> **FONTE**
Siamo ormai prossimi al Natale, Paskiscedda in sardo campidanese, e già vedo e leggo fervori in ogni dove...che mi riportano indietro nel tempo a riscoprire le tradizioni della mia terra. Ho trovato questo articolo, molto bello, sulle tradizioni natalizie in Sardegna, è abbastanza lungo, ho cercato di abbreviarlo il più possibile, ma data l'enorme quantità di informazioni non mi sono sentita di risparmiare alcune parti simboliche. E' comunque molto scorrevole e molto piacevole, spero possa interessare come è interessato a me....buona lettura!
Per il mondo cristiano, ormai da duemila anni, l’antico processo di transizione legato al solstizio d’inverno coincide con le feste natalizie. Infatti, verso il 336 d. C. il giorno della Natività fu fissato il 25 dicembre, come anniversario della nascita di Gesù Cristo, partendo dalla data della “Pasqua Ebraica”, cioè dal presunto periodo di concepimento del Messia .
Nella tradizione sarda, il Natale costituiva (ma è così ancora oggi, seppur con usi differenti rispetto al passato) un significativo momento di festa per quanto riguarda gli aspetti socializzanti. In particolare, il Natale era l’occasione ideale per ribadire e ripristinare la coesione del nucleo familiare, temporaneamente disgregato a causa delle numerose inderogabilità imposte dai vincoli derivanti dal mondo lavorativo, che si contrapponeva come momento alternativo alla quotidianità d’ogni giorno e quindi, come momento di rottura al tempo della produzione. Al riguardo, si pensi alla ricomposizione dei nuclei familiari dei pastori, durante la transumanza invernale, o anche, nell’attuale periodo socio-economico, al ritorno degli emigrati che in prossimità delle feste natalizie, affrontano lunghi viaggi, pur di trascorrere questa ricorrenza insieme ai loro cari .

> **RIGHE FORNITE**
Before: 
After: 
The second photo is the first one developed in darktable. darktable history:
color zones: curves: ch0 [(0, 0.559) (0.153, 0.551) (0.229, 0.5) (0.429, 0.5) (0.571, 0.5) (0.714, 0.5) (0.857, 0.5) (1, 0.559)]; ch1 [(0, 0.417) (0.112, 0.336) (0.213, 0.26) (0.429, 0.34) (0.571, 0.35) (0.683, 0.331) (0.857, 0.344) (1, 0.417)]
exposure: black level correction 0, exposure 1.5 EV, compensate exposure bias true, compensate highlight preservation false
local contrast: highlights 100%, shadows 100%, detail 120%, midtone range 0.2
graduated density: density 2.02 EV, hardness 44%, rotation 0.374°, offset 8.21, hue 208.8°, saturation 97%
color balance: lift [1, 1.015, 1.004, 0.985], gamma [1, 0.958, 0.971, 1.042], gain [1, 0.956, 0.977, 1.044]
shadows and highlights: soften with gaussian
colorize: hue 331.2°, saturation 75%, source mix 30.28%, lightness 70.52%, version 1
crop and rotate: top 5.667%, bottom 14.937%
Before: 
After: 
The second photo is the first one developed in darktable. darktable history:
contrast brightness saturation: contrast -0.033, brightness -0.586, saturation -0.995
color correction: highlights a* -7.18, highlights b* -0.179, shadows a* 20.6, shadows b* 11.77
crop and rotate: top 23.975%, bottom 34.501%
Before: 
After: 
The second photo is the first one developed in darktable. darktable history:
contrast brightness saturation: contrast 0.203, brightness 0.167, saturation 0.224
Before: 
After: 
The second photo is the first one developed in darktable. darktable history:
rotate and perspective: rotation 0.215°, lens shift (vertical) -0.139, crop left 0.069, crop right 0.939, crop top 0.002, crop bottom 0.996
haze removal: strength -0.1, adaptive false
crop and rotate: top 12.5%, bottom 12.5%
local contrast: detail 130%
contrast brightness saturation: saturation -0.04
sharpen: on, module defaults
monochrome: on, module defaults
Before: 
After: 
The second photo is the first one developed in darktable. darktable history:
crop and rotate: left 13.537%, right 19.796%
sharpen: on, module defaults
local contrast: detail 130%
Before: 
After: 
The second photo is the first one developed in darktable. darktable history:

> **ISTRUZIONI E REQUISITI**
Riscrivi il passo della fonte compreso tra "Siamo ormai prossimi" e "a me....buona lettura!", estremi inclusi, sostituendo "articolo" con "testo".

> **RISPOSTA CORRETTA**
Siamo ormai prossimi al Natale, Paskiscedda in sardo campidanese, e già vedo e leggo fervori in ogni dove...che mi riportano indietro nel tempo a riscoprire le tradizioni della mia terra. Ho trovato questo testo, molto bello, sulle tradizioni natalizie in Sardegna, è abbastanza lungo, ho cercato di abbreviarlo il più possibile, ma data l'enorme quantità di informazioni non mi sono sentita di risparmiare alcune parti simboliche. E' comunque molto scorrevole e molto piacevole, spero possa interessare come è interessato a me....buona lettura!